- _Activities_:
1. Using the Red and Black problem text, say whether each statement agrees with it: (a) the man may step onto red tiles; (b) W and H are each no greater than 20; (c) each data set has W more lines after its first line. For each, answer yes or no and quote the words of the text that decide it.
2. Go on with the Red and Black problem text, starting right after its last sentence.

- _Given text_:
'''

HDOJ 1312 (POJ 1979) Red and Black
Problem Description
There is a rectangular room, covered with square tiles. Each tile is colored either red or black. A man is standing on a black tile. From a tile, he can move to one of four adjacent tiles. But he can’t move on red tiles, he can move only on black tiles.
Write a program to count the number of black tiles which he can reach by repeating the moves described above.
Input
The input consists of multiple data sets. A data set starts with a line containing two positive integers W and H; W and H are the numbers of tiles in the x- and y- directions, respectively. W and H are not more than 20.
There are H more lines in the data set, each of which includes W characters. Each character represents the color of a tile as follows.

'''

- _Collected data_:

'''

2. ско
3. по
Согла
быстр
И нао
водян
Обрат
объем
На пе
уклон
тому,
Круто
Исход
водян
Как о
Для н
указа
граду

'''
'''

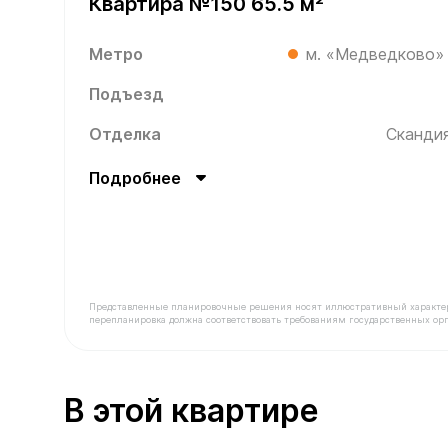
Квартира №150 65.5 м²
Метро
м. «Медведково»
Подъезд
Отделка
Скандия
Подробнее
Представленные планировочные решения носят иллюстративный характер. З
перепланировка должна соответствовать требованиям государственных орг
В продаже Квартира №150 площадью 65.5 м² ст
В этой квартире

'''
'''

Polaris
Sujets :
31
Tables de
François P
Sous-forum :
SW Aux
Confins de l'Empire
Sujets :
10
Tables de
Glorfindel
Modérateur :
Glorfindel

'''

- _Per-task answers_:
1.
(a) No: "But he can’t move on red tiles, he can move only on black tiles."
(b) Yes: "W and H are not more than 20."
(c) No: "There are H more lines in the data set, each of which includes W characters."

2.
‘.’ - a black tile
‘#’ - a red tile
‘@’ - a man on a black tile(appears exactly once in a data set)
The end of the input is indicated by a line consisting of two zeros.
Output
For each data set, your program should output a line which contains the number of tiles he can reach from the initial tile (including itself).
Sample Input
6 9
....#.
.....#
......
......
......
......
......
#@...#
.#..#.
11 9
.#.........
.#.#######.
.#.#.....#.
.#.#.###.#.
.#.#..@#.#.
.#.#####.#.
.#.......#.
.#########.
...........
11 6
..#..#..#..
..#..#..#..
..#..#..###
..#..#..#@.
..#..#..#..
..#..#..#..
7 7
..#.#..
..#.#..
###.###
...@...
###.###
..#.#..
..#.#..
0 0
Sample Output
45
59
6
13
#include <iostream>
#include <stdio.h>
#include <string.h>
#include <stdlib.h>
char d[30][30];
bool vis[30][30];
int str[4][2]={{0,1},{1,0},{0,-1},{-1,0}};
int n,m,s;
using namespace std;
void dfs(int x,int y){
for(int i=0;i<4;i++){
int xx=x+str[i][0];
int yy=y+str[i][1];
if(xx>=0&&yy>=0&&xx<m&&yy<n&&d[xx][yy]=='.'&&vis[xx][yy]==0){
s++;
// printf("%d\n",s);
vis[xx][yy]=1;
dfs(xx,yy);
}
if(i==3)
return ;
}
}
int main()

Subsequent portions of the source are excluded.